I have 19 credit cards. I know, it’s probably a bit too many. But in my defense, I have a specific reason (and a good one) for each credit card that I opened. For example, the reason I’m having two Barclay Arrival cards is because I wanted to get 60,000 bonus miles, which is worth >$600 for travel, and to take advantage of their 0% Intro APR for Balance Transfers. And why do I have a Citi Hilton Visa Signature card? Because I needed free hotel stays at Hilton (which I did, more than once). You see, I never blindly open new credit cards, and I know not to keep a balance on my credit card(unless it’s a 0% APR card which I’ve taken out the balance for a small fee and made higher investment returns on the balance). I make credit cards work for me.
If you are like me and would like to get free air tickets, hotel stays, or simply free money, opening new credit cards is a fantastic and easy way. However, before you do that, make sure to understand that these credit inquires do stay on your credit report for two years, which makes it harder for you to get a new line of credit, and it affects your credit score (read this post about how credit cards influence your credit score).
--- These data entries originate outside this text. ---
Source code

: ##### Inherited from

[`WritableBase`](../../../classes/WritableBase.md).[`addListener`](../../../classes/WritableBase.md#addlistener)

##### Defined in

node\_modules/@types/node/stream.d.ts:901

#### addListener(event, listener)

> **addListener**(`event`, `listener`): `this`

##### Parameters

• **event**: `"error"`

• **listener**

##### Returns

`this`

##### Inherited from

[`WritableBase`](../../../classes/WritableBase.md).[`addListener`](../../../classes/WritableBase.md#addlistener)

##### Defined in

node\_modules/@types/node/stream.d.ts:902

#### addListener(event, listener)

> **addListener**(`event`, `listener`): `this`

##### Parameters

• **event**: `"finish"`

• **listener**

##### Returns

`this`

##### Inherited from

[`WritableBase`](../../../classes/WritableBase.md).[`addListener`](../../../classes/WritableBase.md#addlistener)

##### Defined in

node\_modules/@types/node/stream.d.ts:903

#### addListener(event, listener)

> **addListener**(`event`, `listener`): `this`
Anyway, even though I’ve already closed several credit cards in the past couple of years, with years of credit card churning, I still have 19 credit cards left in my wallet. Since I’m planning to do some real estate investing, I’m taking steps to get my credit report “mortgage-ready”. I’ve already increased my credit score by >70 points in just a month, but right now I still have too many open lines of credit which I need to reduce the number of.
It didn’t take me long to decide that I have 11 credit cards that I should get rid of. Two of them still have rewards on them – I redeemed them for cash and I’ll close the account later when I’ve actually got the rewards . So I’ll start with the remaining nine cards first.
How it happened
I started calling customer service with the number found on the back of each card. I thought this would be a quick and easy process, and it was, until I started talking to a Citi customer representative, when I remembered something called “retention offers”. If you don’t know, when you call your credit card company asking to close a credit card account, in order to keep your business, the credit company may give you a retention offer/bonus, which could be in the form of increased cash back in a limited period of time, or simply a high bonus reward after you finish some spending requirement. It didn’t take me long to close my Amex, Barclays cards, but Citi was different. After calling in stating I wanted to close my Citi Dividend card, I was transferred to an “Account Specialist”. The conversation goes something like this:
Me: Hello, I’d like to close my Citi Dividend card please.
Citi: Oh I’m sorry to hear that. Can I ask why you wanted to close the account please?
Me: I have too many credit cards in my wallet. I’d like to trim it down by keeping only the ones that I really use. Unfortunately I rarely use Citi Dividend so I’d like to close the account.
Citi: I understand. But do you know that Citi Dividend offers you blablabla (benefits of the card, e.g. 1% cash back and 5% rotational category ). Do you still want to close the account?
Me: Yes I am aware of these card benefits but I’d still like to close my account.
Citi: Okay. Actually we have a special offer for you, if you use your Citi Dividend card in the next 3 months, for any purchase you’ll earn an additional 4% cash back. Meaning for every day spending, you get a total of 1%+4%=5% cash back, and for May and June if you shop at Drug Stores or Fitness Clubs(5% rotation category this quarter) you’ll get a total of 9% cash back. Would you be interested in that offer?
Me: That sounds like a good deal. Blablabla(asking if it’s real, getting confirmation)
Citi: blablabla (explaining in more detail like effective dates, purchase category etc.)
Me: Okay, if that’s the case I think I’ll keep this card for now.
Citi: Fantastic. Please keep in mind, that offer will start in two days and it’ll end after 3 months.
Me: Got it. Thanks a lot!
Citi: You are very welcome. Is there anything else that I can help you with?
Me: Nope that’s it.
Citi: Okay, have a good day!
Me: Thanks, you too.
Done. Simple like that! Now I have a credit card with 5% cash back on all my spending, and 9% on drug store/fitness club purchases! It does have a time limit of 3 months, and a reward cap of $300 (annual reward cap for Citi Dividend), however, I can probably take advantage of the entire $300 rewards by getting gift cards from CVS. I’m contemplating getting visa gift cards there which I can use everywhere else.
How about other credit cards?
Since I have called to close quite a few cards, below is a summary of how each card was handled.
Citi Simplicity – retention offer: 2% cash back for 6 months, cash back capped at $100
Citi Hilton Hhonors Visa Signature – No retention offer
First National Bank of Omaha Amex card – retention offer: 5.99% APR balance transfer with no fee
Amex Blue Cash Everyday – No retention offer
Barclay Arrival – No retention offer
BestBuy credit card – No retention offer
Most of the retention offers are not that great so I closed these accounts anyway. But the Citi Dividend offer definitely stands out. A card with 5-9% cash back on all your spending is unbeatable!
Do you have a Citi Dividend card? If you want an additional 4% cash back on this card, try calling their customer service and see what you can get. And good luck!